[Given entries]
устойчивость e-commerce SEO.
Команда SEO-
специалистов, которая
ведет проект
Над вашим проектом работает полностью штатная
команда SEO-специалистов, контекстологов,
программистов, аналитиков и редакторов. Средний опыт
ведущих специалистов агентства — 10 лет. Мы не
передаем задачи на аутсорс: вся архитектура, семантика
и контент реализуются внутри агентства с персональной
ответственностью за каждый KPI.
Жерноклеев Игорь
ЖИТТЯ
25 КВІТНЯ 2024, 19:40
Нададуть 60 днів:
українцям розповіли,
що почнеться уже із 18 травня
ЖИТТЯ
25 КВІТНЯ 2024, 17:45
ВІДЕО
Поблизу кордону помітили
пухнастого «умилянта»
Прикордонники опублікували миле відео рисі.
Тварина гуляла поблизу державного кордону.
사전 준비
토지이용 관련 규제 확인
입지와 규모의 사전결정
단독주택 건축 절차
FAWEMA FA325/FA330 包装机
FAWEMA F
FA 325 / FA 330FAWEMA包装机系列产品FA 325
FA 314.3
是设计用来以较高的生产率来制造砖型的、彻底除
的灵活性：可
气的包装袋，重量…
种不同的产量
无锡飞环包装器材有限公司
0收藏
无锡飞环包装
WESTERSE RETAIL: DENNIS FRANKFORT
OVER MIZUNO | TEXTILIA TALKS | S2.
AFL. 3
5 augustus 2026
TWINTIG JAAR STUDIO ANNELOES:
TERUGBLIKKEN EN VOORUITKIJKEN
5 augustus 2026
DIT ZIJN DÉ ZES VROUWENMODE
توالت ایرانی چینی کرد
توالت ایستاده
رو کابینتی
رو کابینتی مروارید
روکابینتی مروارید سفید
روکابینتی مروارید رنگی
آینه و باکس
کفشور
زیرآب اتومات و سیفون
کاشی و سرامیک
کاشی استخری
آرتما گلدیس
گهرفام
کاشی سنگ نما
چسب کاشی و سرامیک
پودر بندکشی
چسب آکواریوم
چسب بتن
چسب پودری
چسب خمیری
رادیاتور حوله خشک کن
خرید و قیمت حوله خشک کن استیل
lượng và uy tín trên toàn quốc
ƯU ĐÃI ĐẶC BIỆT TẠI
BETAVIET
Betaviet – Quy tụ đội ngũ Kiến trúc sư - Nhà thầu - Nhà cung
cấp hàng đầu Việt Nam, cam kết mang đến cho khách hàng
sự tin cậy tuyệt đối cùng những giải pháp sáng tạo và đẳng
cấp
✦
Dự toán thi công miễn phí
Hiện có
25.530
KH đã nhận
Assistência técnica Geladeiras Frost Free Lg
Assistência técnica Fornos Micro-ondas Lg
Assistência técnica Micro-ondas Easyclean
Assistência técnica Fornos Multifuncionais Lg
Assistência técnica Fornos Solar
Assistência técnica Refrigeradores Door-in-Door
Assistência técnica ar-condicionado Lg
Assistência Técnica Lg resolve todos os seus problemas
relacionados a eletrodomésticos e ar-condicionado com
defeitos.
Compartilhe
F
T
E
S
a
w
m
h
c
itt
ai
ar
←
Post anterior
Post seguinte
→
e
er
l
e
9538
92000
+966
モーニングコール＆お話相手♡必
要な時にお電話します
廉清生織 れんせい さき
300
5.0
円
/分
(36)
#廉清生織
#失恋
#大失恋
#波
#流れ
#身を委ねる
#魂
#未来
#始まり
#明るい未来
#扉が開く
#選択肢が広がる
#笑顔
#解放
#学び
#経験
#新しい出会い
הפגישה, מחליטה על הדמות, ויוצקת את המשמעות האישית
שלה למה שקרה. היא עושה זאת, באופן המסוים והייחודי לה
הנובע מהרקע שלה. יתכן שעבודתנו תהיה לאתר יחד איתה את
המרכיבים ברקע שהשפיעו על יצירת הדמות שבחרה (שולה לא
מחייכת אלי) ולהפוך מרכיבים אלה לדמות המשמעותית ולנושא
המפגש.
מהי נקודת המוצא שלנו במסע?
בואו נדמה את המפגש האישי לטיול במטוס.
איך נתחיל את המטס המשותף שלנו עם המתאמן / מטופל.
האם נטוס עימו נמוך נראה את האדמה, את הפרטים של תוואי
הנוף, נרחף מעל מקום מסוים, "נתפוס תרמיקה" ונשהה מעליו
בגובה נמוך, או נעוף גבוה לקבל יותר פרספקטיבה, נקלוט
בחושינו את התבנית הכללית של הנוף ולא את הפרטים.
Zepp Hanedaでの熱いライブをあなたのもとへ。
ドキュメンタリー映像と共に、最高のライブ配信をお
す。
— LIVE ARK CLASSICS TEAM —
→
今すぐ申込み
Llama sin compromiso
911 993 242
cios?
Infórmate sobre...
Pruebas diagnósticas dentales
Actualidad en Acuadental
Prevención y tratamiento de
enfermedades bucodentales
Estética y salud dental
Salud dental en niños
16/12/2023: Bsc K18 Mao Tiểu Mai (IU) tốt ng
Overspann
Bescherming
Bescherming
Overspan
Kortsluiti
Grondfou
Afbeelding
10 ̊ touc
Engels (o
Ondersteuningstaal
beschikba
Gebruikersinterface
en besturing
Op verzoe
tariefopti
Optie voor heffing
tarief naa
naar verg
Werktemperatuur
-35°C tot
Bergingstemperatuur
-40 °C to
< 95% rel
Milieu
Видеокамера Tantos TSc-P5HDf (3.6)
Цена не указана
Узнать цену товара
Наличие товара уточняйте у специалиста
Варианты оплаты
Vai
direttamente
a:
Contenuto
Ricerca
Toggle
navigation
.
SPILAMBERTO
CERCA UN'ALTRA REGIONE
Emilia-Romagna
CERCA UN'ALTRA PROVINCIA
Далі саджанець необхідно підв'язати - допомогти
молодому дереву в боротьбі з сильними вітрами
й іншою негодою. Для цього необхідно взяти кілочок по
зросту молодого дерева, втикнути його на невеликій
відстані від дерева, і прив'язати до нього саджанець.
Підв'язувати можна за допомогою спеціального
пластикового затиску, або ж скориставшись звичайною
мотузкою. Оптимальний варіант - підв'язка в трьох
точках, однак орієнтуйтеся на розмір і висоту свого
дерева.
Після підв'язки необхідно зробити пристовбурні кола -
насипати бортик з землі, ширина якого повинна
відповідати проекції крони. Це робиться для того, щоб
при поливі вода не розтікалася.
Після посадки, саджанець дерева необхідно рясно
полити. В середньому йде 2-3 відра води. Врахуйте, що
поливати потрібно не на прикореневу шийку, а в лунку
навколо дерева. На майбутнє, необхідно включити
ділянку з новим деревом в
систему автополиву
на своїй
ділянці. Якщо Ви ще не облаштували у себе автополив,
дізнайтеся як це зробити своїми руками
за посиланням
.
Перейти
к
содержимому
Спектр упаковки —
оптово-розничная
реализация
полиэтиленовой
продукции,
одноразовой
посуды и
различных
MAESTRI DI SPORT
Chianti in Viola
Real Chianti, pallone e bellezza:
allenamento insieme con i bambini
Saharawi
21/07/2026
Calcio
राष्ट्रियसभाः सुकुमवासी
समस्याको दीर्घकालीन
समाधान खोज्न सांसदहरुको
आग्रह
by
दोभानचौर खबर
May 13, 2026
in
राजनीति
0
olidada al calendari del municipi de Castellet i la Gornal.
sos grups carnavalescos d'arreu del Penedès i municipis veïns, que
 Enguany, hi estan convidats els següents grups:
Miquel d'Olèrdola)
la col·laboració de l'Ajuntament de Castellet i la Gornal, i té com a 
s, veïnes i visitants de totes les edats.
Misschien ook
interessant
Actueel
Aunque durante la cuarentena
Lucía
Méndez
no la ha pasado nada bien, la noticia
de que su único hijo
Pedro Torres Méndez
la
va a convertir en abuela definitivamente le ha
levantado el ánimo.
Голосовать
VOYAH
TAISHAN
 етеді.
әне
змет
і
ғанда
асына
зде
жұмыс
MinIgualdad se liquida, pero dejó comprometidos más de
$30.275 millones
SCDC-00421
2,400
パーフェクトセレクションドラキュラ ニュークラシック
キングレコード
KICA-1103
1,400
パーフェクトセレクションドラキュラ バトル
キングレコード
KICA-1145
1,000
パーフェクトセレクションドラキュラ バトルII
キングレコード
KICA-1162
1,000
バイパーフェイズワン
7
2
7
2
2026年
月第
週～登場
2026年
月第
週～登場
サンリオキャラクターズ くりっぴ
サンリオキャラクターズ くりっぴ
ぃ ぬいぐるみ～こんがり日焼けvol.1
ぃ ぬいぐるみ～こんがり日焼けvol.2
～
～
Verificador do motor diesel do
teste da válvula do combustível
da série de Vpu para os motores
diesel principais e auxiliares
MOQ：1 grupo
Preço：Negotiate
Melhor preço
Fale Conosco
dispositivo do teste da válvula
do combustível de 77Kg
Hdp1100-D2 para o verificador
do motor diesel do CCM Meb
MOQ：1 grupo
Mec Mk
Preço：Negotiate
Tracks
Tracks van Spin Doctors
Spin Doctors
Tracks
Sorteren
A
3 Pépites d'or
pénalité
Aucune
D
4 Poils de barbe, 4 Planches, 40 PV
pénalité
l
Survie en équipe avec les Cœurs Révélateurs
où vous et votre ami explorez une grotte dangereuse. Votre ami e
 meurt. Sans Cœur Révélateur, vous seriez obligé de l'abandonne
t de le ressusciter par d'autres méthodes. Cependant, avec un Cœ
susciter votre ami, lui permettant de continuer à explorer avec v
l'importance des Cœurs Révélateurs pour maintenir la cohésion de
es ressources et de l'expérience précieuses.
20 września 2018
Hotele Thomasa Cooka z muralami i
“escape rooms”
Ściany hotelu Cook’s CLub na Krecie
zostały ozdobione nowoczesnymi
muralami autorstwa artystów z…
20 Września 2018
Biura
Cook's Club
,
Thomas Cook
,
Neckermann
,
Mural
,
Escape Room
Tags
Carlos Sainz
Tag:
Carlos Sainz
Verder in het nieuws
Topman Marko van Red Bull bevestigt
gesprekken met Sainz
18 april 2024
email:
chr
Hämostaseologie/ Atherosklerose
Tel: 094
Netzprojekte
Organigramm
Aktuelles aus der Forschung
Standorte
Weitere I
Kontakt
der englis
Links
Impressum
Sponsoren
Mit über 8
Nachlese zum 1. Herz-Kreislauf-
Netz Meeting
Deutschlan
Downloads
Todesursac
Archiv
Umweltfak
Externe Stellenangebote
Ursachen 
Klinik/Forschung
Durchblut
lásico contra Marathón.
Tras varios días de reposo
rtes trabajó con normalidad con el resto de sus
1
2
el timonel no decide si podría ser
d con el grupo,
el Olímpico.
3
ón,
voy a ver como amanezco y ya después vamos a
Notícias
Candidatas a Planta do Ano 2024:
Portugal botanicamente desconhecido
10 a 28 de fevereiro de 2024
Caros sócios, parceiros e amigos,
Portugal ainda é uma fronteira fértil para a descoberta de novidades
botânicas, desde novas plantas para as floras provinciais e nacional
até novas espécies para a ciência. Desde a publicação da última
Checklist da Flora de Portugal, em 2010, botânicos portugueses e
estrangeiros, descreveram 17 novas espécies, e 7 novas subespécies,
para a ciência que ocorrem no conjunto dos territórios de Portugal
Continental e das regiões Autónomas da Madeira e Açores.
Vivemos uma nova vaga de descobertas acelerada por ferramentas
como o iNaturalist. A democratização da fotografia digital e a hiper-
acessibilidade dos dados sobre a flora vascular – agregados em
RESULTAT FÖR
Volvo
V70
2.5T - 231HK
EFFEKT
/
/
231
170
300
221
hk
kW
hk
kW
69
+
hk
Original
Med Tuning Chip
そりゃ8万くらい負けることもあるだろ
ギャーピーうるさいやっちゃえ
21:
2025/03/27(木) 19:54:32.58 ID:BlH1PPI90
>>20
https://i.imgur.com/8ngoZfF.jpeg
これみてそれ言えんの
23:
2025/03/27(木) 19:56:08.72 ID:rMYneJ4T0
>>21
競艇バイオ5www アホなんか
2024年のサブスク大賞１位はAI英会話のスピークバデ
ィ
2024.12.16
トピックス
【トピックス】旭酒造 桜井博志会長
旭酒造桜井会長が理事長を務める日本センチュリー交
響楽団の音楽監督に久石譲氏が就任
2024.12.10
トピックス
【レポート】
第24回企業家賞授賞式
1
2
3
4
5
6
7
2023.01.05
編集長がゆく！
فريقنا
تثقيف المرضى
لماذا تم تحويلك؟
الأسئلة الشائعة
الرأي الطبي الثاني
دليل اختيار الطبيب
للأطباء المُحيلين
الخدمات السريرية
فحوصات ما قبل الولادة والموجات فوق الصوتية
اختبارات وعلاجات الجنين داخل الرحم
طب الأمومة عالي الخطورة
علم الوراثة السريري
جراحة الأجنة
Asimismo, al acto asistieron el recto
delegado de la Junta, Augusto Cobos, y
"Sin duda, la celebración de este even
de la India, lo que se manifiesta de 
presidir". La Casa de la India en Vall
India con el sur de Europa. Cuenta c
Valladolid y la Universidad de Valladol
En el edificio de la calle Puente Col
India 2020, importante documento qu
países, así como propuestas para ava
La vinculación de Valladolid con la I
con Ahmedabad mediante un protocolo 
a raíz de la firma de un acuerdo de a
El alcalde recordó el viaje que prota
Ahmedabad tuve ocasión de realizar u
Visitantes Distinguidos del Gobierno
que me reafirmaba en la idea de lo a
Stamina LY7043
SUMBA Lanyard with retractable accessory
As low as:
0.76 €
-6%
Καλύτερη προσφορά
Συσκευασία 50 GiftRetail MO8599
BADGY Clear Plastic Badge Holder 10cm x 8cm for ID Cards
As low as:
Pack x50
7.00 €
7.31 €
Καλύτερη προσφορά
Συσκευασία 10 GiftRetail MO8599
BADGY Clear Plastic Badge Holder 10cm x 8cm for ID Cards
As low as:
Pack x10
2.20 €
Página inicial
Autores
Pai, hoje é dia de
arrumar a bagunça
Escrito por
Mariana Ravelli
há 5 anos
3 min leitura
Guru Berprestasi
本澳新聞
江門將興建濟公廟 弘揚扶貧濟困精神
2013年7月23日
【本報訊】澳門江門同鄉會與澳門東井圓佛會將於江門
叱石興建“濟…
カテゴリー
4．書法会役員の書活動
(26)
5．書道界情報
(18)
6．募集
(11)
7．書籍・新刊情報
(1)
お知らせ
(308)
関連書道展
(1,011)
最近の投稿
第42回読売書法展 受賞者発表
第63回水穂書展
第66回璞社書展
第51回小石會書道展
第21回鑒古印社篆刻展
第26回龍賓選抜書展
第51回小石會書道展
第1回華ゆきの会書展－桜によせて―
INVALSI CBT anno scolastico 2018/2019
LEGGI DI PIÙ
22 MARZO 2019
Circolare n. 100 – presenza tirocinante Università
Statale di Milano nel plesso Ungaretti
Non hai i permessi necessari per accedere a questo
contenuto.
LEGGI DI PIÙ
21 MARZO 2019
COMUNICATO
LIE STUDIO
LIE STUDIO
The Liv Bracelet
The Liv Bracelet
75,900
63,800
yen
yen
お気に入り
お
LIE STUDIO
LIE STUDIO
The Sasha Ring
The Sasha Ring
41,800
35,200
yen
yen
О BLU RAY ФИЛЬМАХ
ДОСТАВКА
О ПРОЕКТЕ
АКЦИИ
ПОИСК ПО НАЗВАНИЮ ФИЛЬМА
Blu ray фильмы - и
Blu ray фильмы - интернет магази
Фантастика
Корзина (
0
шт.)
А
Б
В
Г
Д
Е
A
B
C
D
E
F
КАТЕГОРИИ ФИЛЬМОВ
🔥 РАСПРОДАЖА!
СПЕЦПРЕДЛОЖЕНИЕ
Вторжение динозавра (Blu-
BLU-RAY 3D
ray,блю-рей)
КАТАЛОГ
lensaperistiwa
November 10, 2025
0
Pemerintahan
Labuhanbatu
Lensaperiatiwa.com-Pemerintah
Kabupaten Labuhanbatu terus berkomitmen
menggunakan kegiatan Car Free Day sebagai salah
[/Given entries]
#### What is being asked
Start with the line above that contains "de la India, lo que se manifiesta de" and end with the line that contains "Συσκευασία 50 GiftRetail MO8599". Write out those lines exactly, and only those.

#### Output of the exercise
de la India, lo que se manifiesta de 
presidir". La Casa de la India en Vall
India con el sur de Europa. Cuenta c
Valladolid y la Universidad de Valladol
En el edificio de la calle Puente Col
India 2020, importante documento qu
países, así como propuestas para ava
La vinculación de Valladolid con la I
con Ahmedabad mediante un protocolo 
a raíz de la firma de un acuerdo de a
El alcalde recordó el viaje que prota
Ahmedabad tuve ocasión de realizar u
Visitantes Distinguidos del Gobierno
que me reafirmaba en la idea de lo a
Stamina LY7043
SUMBA Lanyard with retractable accessory
As low as:
0.76 €
-6%
Καλύτερη προσφορά
Συσκευασία 50 GiftRetail MO8599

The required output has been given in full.